The short film projected before the show is at once an introduction to the brand and an ad for the product. The filming (by Nunn and Trevitt) is excellent at capturing a lively, smiling camaraderie among the dancers; youth, strength and beauty are the message. Also innovative is a filmed interview with each of the choreographers that screens before their respective works. Scarlett says that in his choreography for the Royal Ballet it is the women who drive the work. What will he make of the men? Can he teach them to drive? He seems unsure. As Serpent proceeds from languid, swan-like arm work and rippling backs through a series of duets, quartets and solos, male sinuousness and strength have by default taken the wheel, but the snake seems satiated and ends up going to sleep in the position in which it started. Scarlett seems satiated, too, seduced perhaps by the hypnotic sameness of the BalletBoyz physique into creating a homo-erotic conflation of the myths of Icarus and Narcissus that raises the display of male bodies to a level of advertising but never stays far off the ground. Neither does the pastiche of Max Richter’s saccharine tracks from Memoryhouse and neither, surprisingly, does the lighting of Michael Hulls, which seems a little uninspired here (there was a delay of 30 minutes in the start of the show due to ‘technical problems’, so perhaps he was not able to deliver what he had intended). Choreographically, it is not so much what Scarlett has been able to do with BalletBoyz, but what they have been able to do with him.

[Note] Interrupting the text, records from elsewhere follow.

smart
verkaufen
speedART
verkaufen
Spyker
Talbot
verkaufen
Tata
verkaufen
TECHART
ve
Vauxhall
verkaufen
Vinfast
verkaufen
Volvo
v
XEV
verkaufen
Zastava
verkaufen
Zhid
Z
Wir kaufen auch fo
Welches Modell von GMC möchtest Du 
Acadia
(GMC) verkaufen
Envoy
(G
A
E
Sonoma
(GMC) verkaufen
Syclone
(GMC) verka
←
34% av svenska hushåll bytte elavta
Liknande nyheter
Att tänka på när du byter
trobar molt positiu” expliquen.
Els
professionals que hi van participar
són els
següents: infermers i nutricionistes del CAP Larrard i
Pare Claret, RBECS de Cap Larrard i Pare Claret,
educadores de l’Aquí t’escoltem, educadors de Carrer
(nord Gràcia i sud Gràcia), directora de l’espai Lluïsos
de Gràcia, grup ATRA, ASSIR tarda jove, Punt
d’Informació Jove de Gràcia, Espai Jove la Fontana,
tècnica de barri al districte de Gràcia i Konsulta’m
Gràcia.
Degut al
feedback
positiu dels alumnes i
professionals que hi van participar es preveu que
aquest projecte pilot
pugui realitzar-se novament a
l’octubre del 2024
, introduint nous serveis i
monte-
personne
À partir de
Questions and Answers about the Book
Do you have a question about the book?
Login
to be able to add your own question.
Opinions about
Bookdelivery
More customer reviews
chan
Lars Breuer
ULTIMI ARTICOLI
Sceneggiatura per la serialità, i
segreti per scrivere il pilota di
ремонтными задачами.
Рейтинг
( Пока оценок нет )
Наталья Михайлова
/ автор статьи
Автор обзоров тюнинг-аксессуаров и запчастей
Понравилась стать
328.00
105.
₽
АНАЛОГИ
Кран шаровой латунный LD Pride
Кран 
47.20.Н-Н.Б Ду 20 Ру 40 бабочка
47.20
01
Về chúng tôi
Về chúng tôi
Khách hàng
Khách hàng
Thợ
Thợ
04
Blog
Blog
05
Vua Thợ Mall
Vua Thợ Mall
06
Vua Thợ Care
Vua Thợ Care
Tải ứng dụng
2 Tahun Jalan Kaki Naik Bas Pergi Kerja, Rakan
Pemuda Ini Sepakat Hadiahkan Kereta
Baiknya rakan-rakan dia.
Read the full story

Maliphant has worked with Nunn and Trevitt and BalletBoyz for 11 years, so he knows what’s expected. His choice of music by Armand Amar makes sure Fallen starts on a stronger beat than Serpent, and the boyz are put through their paces on the floor (where it is always difficult to see them) and in the air as they climb and spring up on each other but there is still a sense of not letting too much hang out, keeping the body beautiful in its sculpture form (more of Rodin’s influence, perhaps) with a circular, inward-focused choreographic development. No single dancer stands out; the ten men are unsurprisingly uniform in appeal, dressed in t-shirts and combat pants in battle green, echoing the palpable element of chic violence. Michael Hulls’ lighting design has more punch here than in Serpent, and has reminders, if not enough evidence, of how effective his lighting can be.

The printed program handed out to the public contains good publicity images, headshots of the 10 boyz on a first name basis, a list of tour dates and some wicked hyperbole like ‘This is dance at its most riveting and fearless. Talent? I should say so” from the Independent on Sunday. It is more like a flyer than a program. Perhaps it is the flyer. If you want to know what works are being danced, however, you have to buy a glossy program but surprisingly there is nothing in it about the works — apart from the credits for choreography, music and lighting — but lots about the company and the dancers: BalletBoyz seems to be all about image over content. The glossy program is prefaced by a high-pitched message to ‘Dear Audience’ signed, ‘love Michael and Billy’. So what is the message? ‘Welcome to our latest show…which sees us carry on from where we left off last season…’ The menu hasn’t changed, but looking at the 29-date tour, BalletBoyz, like L’entrecôte, have clearly got a winning formula.